Red Hat Bugzilla – Bug 221756
updatedb and cluster filesystems
Last modified: 2014-01-17 10:54:54 EST
When using GFS or other cluster fs one is faced with the problem that no one
really owns the filesystem. For NAS setups like NFS one can exclude the client
mounts and have only the server do the updatedb, for GFS and friends there is no
designated server that manages the mlocate database.
The current model is to have all cluster members do the updatedb at the same
time which for large clusters is killing the IO. The current "workaround" is to
add GFS to the prunefs argument, or to designate one cluster member to do the
updatedb work. The former is bad, if one is interested in using locate on the
SAN contents, the latter is bad. because it introduces a manual asymmetry in the
How about the following model: The updatedb database is split across filesystems
(e.g. under /.mlocatedb/) and updatedb uses lock files to indicate that someone
is doing the updatedb work already - in that case updatedb skips this mount
point. locate then uses these databases automatically.
The benefits are:
a) cluster filesystems can be scanned with using only one member, but all
members can later use locate on the contents.
b1) New cluster members have immediate access to a fresh updatedb.
b2) Same for moving around disks between systems
b3) Even NFS attached nodes could start using locate on NFS contents
c) no manual config tuning for cluster fs.
d) Independent of cluster fs in use, works with every current and upcoming
There are security implications to consider especially for old-fashioned NFS
mounted systems, where the NFS client could spoof any userid including locate's,
but OTOH these setups are insecure on much worse level than giving away
visibility of paths, e.g. the rogue NFS client can simply become the user it
wants to query the paths for and even query the contents.
Would that model make sense? It looks easy to implement and perhaps it could
default to the current single db setup, but have easy switches to make cluster
fs behave as described.
Sounds interesting, but I wonder whether this dictates too much local policy.
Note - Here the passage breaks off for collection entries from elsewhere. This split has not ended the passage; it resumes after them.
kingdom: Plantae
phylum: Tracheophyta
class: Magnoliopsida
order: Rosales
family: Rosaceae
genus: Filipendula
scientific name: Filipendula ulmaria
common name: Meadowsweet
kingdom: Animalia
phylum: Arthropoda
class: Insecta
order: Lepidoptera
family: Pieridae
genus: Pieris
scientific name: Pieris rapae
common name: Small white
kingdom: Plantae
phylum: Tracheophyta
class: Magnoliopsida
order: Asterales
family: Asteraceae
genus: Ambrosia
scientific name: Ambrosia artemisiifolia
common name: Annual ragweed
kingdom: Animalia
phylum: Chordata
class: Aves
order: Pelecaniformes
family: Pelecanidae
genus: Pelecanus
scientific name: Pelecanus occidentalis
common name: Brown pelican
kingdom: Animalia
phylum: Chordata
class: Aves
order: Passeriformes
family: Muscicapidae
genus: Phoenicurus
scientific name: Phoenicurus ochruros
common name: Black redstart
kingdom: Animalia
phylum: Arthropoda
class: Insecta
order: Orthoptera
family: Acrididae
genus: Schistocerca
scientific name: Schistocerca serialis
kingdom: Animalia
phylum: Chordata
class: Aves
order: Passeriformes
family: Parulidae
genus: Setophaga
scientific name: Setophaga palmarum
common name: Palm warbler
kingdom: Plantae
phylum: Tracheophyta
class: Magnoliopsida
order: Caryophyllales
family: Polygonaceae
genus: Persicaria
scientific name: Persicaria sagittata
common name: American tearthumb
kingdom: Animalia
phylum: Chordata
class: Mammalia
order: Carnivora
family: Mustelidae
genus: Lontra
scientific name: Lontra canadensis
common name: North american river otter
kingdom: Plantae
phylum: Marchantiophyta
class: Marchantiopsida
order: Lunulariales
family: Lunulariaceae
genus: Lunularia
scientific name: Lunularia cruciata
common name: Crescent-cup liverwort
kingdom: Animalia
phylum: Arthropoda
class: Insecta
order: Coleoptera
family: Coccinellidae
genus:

e.g.: What if / and /usr are separate GFS mounts, with /usr mounted read-only?
There is no way to store data to /usr/.mlocatedb in that case.
Then there is the technical problem of detecting stale locks on a cluster
filesystem (without a shared PID space).
Read-only mounts could check for (a read-only) .mlocatedb and fall-back to /var
if it doesn't exist. Or the policy could be chosen in updatedb.conf.
Stale locks are nasty. One way to work around them would be to introduce
lock-stamping, e.g. have updatedb refresh the locks in given fixed time
intervalls and declare a lock stale if it's older than some higher value (e.g.
refresh every 15 minutes, declare stale if older than 30 minutes).
Based on the above, I have just sent a RFC to fedora-devel-list. Could you take
a look, please?
This package has changed ownership in the Fedora Package Database. Reassigning to the new owner of this component.